En tout cas, eux, ils y pensent, aux « marchés ». Pas le petit marché du coin où le fromager, le primeur et le charcutier proposent à leur clientèle le fruit de leur artisanat ; non, les gros marchés, le CAC 40 et ses fluctuations incessantes. Les macronistes y pensent tellement qu’ils sont obsédés par les marchés financiers, parce qu’ils savent que leur projet politique tient en une formule : servir les gros actionnaires.

Et puis les « marchés » pensent à eux, en retour. Non pas comme des personnes à respecter, mais comme les serviteurs zélés qu’ils ont toujours été. Les « marchés », qui ont des noms et des visages, ceux des multimilliardaires, comptent bien sur ce qu’il reste du macronisme pour opérer un énième virage à droite en plaçant Monsieur Wauquiez à la tête d’un gouvernement plus ou moins soutenu par le RN tellement il pencherait à droite.

La démocratie appelle Castets

Toute la logique républicaine et démocratique, toute la lettre et tout l’esprit de nos textes constitutionnels appellent Emmanuel Macron à nommer Lucie Castets au poste de Première ministre.

C’est cette jeune femme, ayant fait ses preuves dans la défense des services publics tant esquintés par la Macronie, présentant un C.V. Irréprochable et une force de caractère capable de mettre au diapason la coalition de gauche, qui est l’unique choix sensé pour former et diriger un gouvernement.

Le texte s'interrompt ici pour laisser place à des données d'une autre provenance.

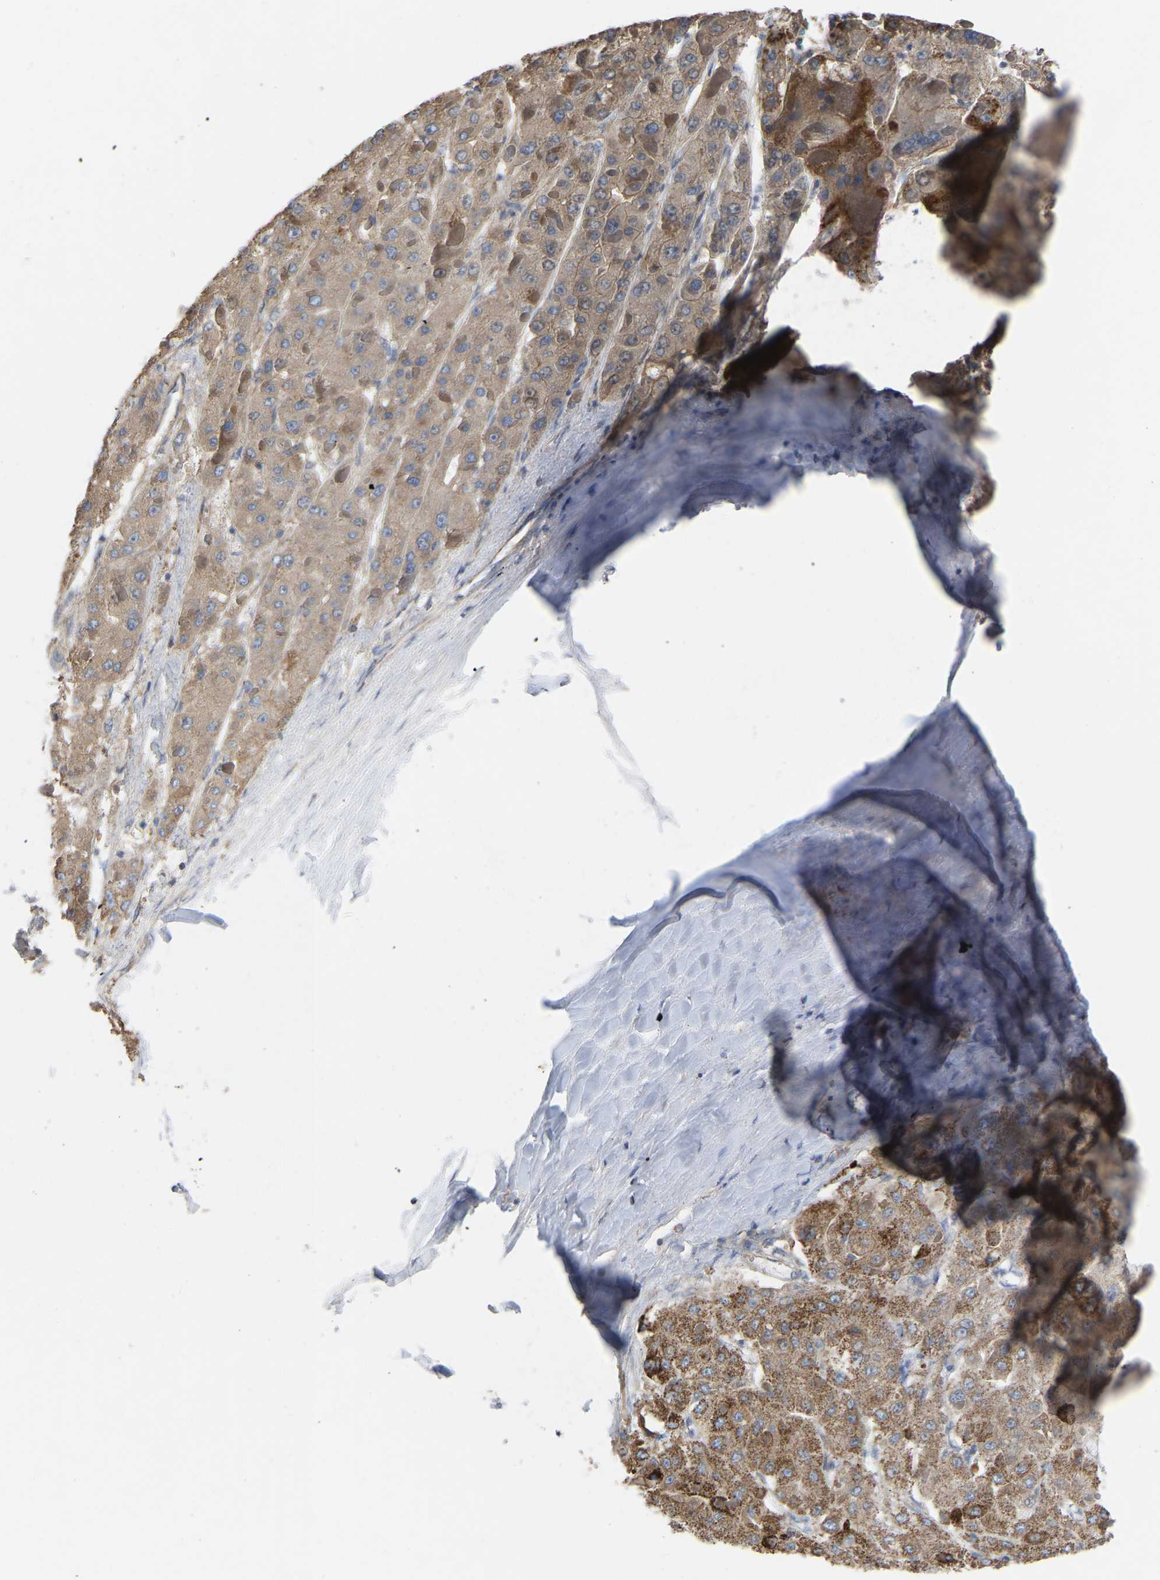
{"staining": {"intensity": "moderate", "quantity": ">75%", "location": "cytoplasmic/membranous"}, "tissue": "liver cancer", "cell_type": "Tumor cells", "image_type": "cancer", "snomed": [{"axis": "morphology", "description": "Carcinoma, Hepatocellular, NOS"}, {"axis": "topography", "description": "Liver"}], "caption": "This histopathology image exhibits hepatocellular carcinoma (liver) stained with immunohistochemistry (IHC) to label a protein in brown. The cytoplasmic/membranous of tumor cells show moderate positivity for the protein. Nuclei are counter-stained blue.", "gene": "BCL10", "patient": {"sex": "female", "age": 73}}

Si ce gouvernement ne dure que quelques jours ou quelques semaines, cela ne relève ni de la responsabilité, ni de la préoccupation d’Emmanuel Macron. A moins que le chef de l’État ne se comporte pas en Président de la République française mais uniquement en défenseur « quoi qu’il en coûte » de la classe capitaliste, s’inventant pour cela des missions qui ne lui ont jamais été confiées ni par la Constitution ni par le peuple, comme la composition d’une majorité parlementaire suffisante pour faire passer les textes budgétaires à l’automne.

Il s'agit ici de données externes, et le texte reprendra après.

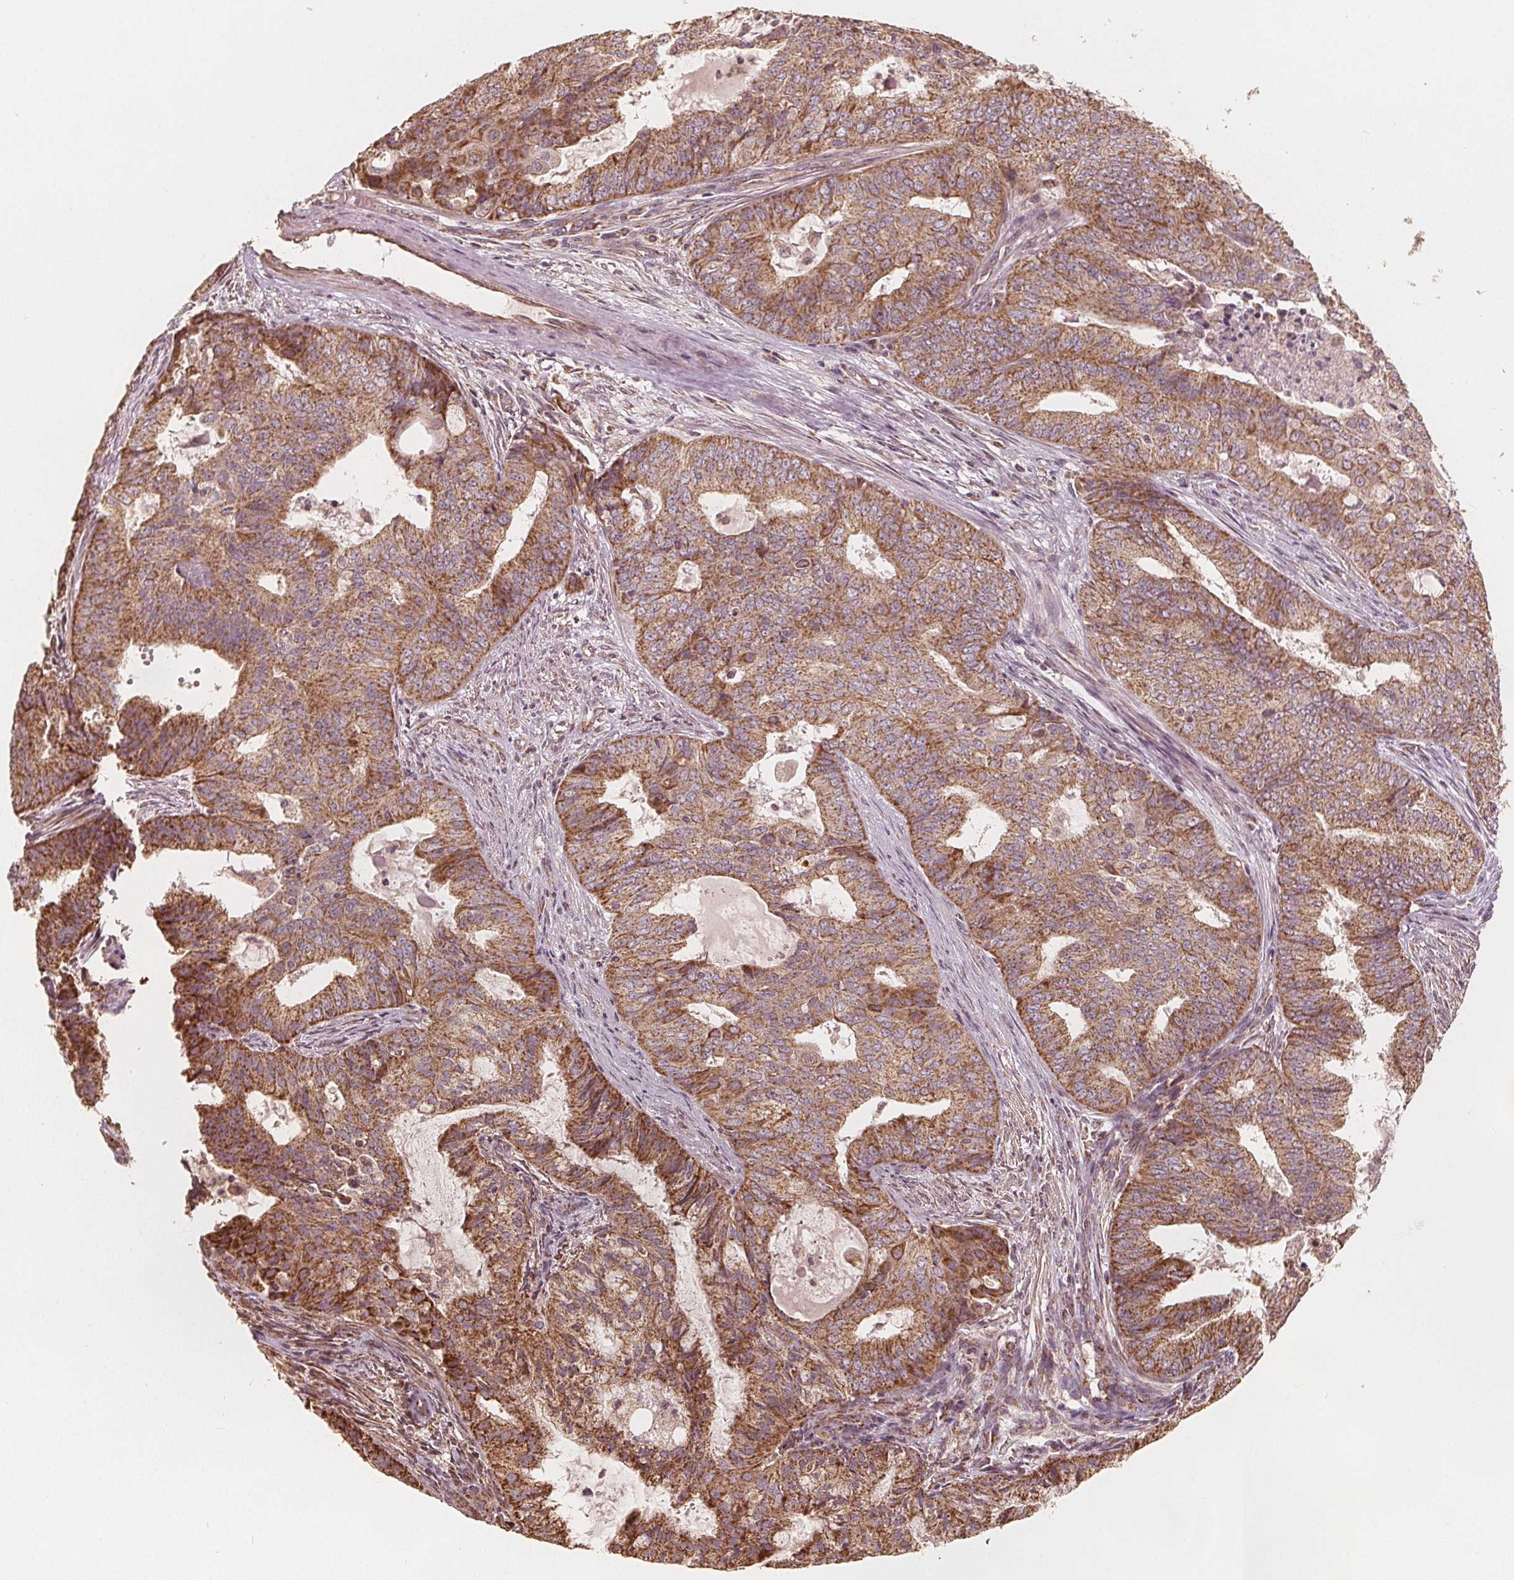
{"staining": {"intensity": "moderate", "quantity": "25%-75%", "location": "cytoplasmic/membranous"}, "tissue": "endometrial cancer", "cell_type": "Tumor cells", "image_type": "cancer", "snomed": [{"axis": "morphology", "description": "Adenocarcinoma, NOS"}, {"axis": "topography", "description": "Endometrium"}], "caption": "Protein expression analysis of endometrial cancer (adenocarcinoma) exhibits moderate cytoplasmic/membranous staining in approximately 25%-75% of tumor cells. The protein is stained brown, and the nuclei are stained in blue (DAB IHC with brightfield microscopy, high magnification).", "gene": "PEX26", "patient": {"sex": "female", "age": 62}}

Les marchés ont peut-être choisi Wauquiez, mais les électrices et les électeurs ont choisi Castets ; voilà le dénouement d’un mois et demi de séquence de tension politique intense entamée par la dissolution de l’Assemblée nationale.

Démocratie ou déferlante

Si la classe dominante parisienne et mondiale compte bien profiter des Jeux Olympiques avec un non-gouvernement tout au long de l’événement, sans visiblement n’avoir aucun égard pour les Jeux Paralympiques qui se terminent le 8 septembre, l’enthousiasme bourgeois finira par être balayé par la volonté populaire.

Si le chef de l’État ne respecte pas les institutions, il ne pourra plus jamais espérer des classes travailleuses portant le pays à bout de bras qu’elles le respectent, lui.

Si Monsieur Macron s’enfonce encore dans son déni de démocratie, alors tôt ou tard une déferlante populaire lui rappellera que la France n’est pas son jouet.